Does the math. 24 disks, 1.44 MB each. 34.5 MB total. That's 34,500,000 bytes. 2400 bps is actually 300 bytes per second, assuming no bits wasted on error correction or something. So 115k seconds. Or about 32 hours. Assuming no errors, blips, kids pickup up the phone, etc. Probably at least three days if you can only use your modem during off-peak hours like most of us dial up users of the era.
Do you remember it fondly? Or do you shudder in pain? ;)
3.3 was my first love. Old enough to make me old, without being old enough to be cool.

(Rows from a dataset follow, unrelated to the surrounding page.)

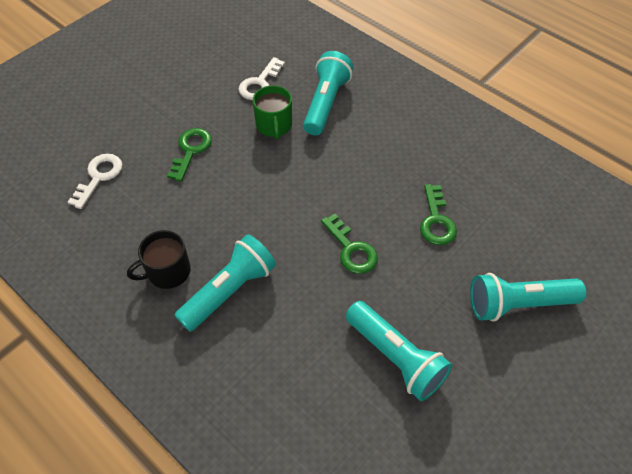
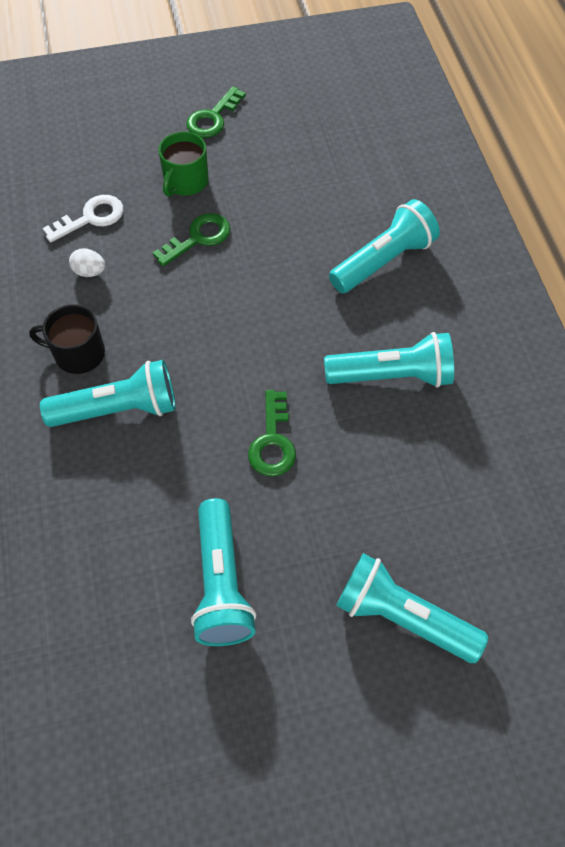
camera: 35 degrees right, 5 degrees up
white key [238,57,285,100] -> none
green mug [253,85,292,140] -> green mug moved to [159,131,209,197]
green key [420,184,457,245] -> green key moved to [186,86,246,138]
none -> white egg [69,248,105,277]
none -> turquoise flashlight [324,332,454,388]

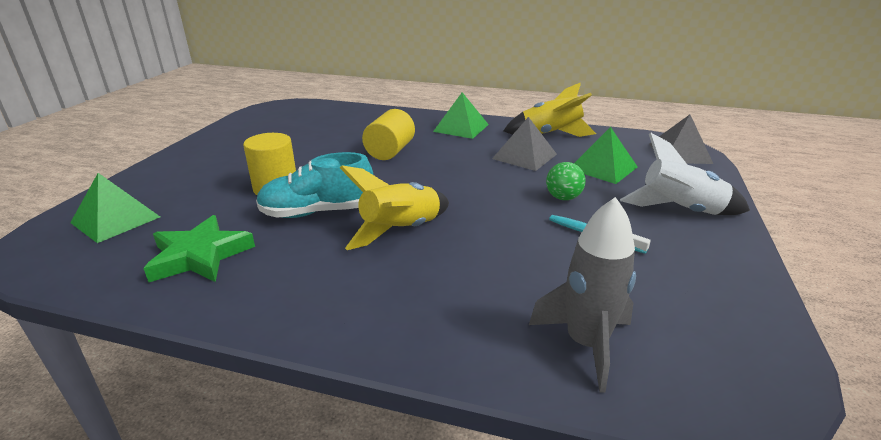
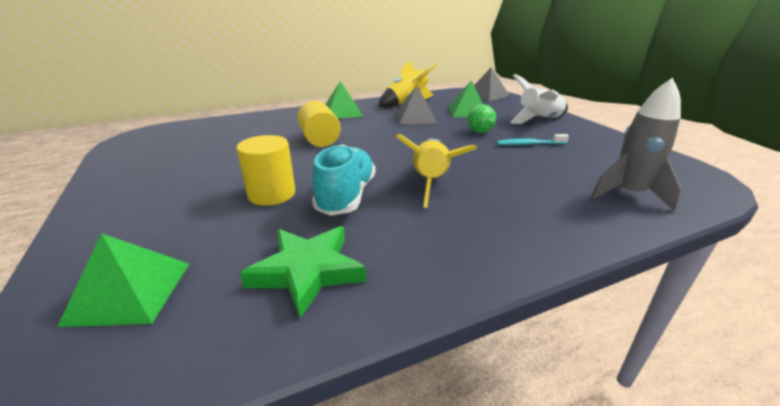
camera: 40 degrees left, 0 degrees up
turquoise shoe [256,152,373,218] -> turquoise shoe turned 150 degrees clockwise [312,144,376,216]

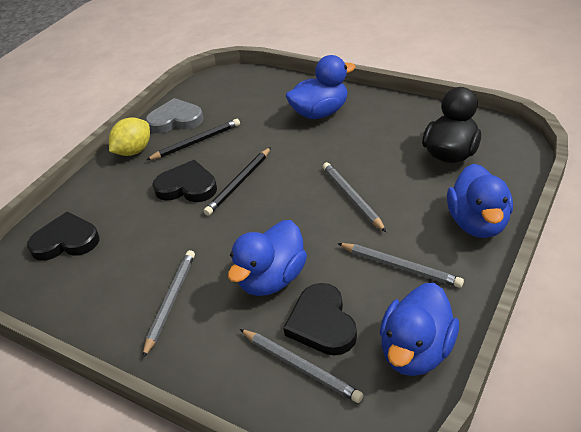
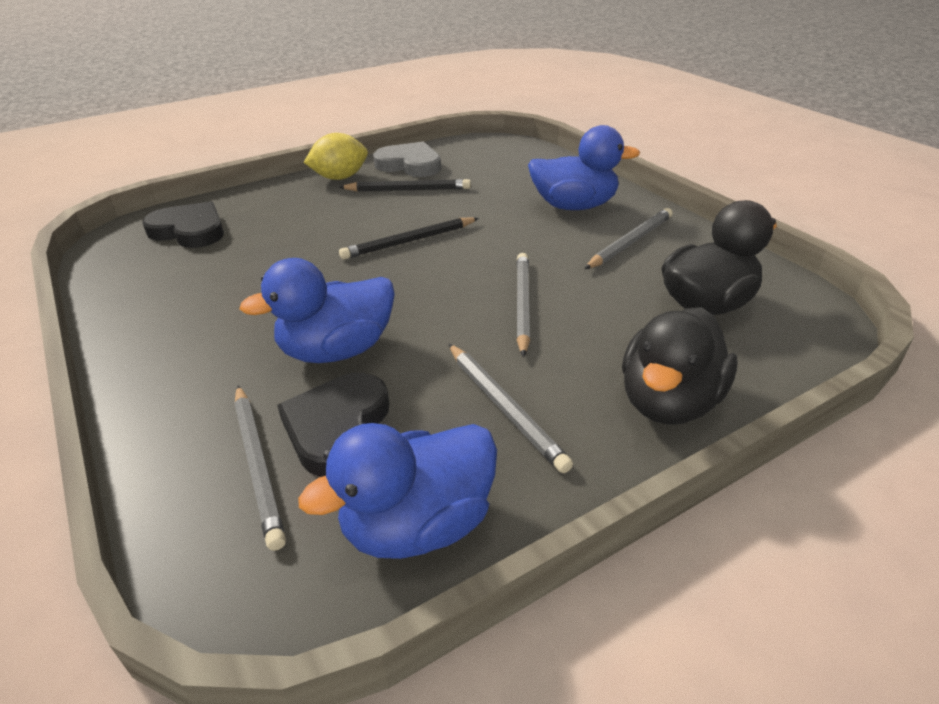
camera: 25 degrees right, 5 degrees down
grey pencil [143,250,195,358] -> grey pencil moved to [585,208,673,269]
black heart [152,160,217,202] -> none
blue duck [447,164,513,238] -> black duck [622,307,738,425]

Only thing I could find that’d easily let you install into 3meg of ram. It said you needed 4, but would let you use a second floppy drive instead of loading the first disk into ram.
Yeah I installed 1.0 from floppy disks. I was really glad to get it on CD-ROM a bit later. I probably still have those floppies around here somewhere... I wonder if they still boot? Still have my old 486 around here somewhere too, come to think of it, but I needed a custom kernel to support my SCSI card and I'm definitely not going through that pain again. (Yes I had to boot off floppy drives in order to build a kernel image to be able to install it on my hard drive.)
But yeah, it's been quite a ride. I mean Linux in general has evolved so much over the years. My first test of Linux was from some floppy disk supplied by a magazine when I was a kid. These days I only use Linux since about 10 years back or so.
It's literally the only way to get away from big tech today.